27 April: Irish and proud, yo! It’s go time.
From the ending of Pageant Pride’s version of “A Mother”:
They thought that they had only a girl to deal with and that therefore, they could ride roughshod over her. But she would show them their mistake. They wouldn’t have dared to have treated her like that if she had been a man. But she would see that her daughter got her rights: she wouldn’t be fooled.
So she made a big fuss, and the promoter gave her daughter four more concerts, and a talent agent was in the audience for the second performance. And then three talent agents the next night. And then fifteen for the final performance. And after that there was a bidding war, and her daughter signed a huge contract with CAA, and she was officially made her daughter’s manager with business cards and everything, and eventually the two of them also got their own reality show. And her daughter had a successful career, but everybody knew it was all thanks to her mom.

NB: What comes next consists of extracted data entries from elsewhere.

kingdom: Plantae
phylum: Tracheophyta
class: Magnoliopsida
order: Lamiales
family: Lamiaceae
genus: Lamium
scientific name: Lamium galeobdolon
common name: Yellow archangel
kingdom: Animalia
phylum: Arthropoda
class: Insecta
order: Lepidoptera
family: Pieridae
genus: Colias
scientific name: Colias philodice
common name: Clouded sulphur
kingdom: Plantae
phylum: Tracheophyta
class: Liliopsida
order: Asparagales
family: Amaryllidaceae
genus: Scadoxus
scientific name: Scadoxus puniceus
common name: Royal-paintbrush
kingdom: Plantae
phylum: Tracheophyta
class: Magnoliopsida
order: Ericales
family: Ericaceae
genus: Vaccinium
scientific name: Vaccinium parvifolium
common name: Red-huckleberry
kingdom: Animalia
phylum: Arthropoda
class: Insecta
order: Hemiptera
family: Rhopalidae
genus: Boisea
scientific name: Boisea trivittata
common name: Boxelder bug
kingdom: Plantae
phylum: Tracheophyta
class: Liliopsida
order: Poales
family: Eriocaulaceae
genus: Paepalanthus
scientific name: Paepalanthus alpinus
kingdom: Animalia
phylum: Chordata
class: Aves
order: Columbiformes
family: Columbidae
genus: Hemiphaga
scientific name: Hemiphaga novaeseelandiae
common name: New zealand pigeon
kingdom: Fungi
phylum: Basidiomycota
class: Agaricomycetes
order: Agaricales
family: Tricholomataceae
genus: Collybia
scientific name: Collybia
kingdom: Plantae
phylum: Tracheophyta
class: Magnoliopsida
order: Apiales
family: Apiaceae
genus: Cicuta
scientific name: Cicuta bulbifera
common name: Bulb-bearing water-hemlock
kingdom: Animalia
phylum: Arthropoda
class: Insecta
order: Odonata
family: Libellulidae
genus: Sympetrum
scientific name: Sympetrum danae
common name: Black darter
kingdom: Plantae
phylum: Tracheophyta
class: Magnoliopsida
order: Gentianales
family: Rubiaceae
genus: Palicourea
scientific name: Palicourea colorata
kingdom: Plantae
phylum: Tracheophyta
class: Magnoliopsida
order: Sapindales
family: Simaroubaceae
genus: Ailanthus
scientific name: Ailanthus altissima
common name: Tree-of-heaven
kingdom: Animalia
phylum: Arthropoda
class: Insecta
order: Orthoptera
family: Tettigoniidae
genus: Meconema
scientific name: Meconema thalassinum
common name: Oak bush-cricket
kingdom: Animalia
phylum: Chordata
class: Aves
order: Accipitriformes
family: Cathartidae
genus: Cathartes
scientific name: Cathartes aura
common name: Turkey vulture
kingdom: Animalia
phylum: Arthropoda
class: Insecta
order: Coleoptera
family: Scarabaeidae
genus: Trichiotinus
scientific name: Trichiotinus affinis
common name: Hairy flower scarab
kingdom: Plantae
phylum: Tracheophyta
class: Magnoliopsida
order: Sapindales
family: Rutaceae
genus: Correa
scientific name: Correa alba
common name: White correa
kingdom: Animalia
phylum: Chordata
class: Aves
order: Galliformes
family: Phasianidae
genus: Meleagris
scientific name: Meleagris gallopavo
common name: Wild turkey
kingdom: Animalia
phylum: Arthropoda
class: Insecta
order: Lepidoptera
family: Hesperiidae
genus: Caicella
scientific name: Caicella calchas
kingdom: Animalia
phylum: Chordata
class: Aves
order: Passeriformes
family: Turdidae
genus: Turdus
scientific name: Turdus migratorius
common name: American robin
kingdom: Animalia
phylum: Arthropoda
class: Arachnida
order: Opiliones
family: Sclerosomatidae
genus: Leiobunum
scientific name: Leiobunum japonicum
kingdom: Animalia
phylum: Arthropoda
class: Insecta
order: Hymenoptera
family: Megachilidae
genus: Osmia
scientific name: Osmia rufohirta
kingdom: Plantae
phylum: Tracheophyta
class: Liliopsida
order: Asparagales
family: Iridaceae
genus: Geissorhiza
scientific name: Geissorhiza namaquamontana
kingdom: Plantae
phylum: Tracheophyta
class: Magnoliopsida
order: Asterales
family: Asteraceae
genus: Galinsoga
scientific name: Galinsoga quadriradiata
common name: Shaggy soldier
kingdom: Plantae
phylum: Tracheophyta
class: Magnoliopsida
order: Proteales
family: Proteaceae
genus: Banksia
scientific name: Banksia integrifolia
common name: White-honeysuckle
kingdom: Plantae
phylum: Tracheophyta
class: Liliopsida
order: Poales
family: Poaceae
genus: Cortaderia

The end.
From 17th Earl Publishing’s version of Ulysses:
Sitting at his side Stephen solved out the problem. He proved by algebra that Edward de Vere’s ghost is Hamlet’s grandfather.
NOTE: the Dothraki translation of Finnegan’s Wake has been stalled by a dispute over whether or not animacy, which affects noun declensions, should be ignored or not when dealing with the many portmanteaus in the original text.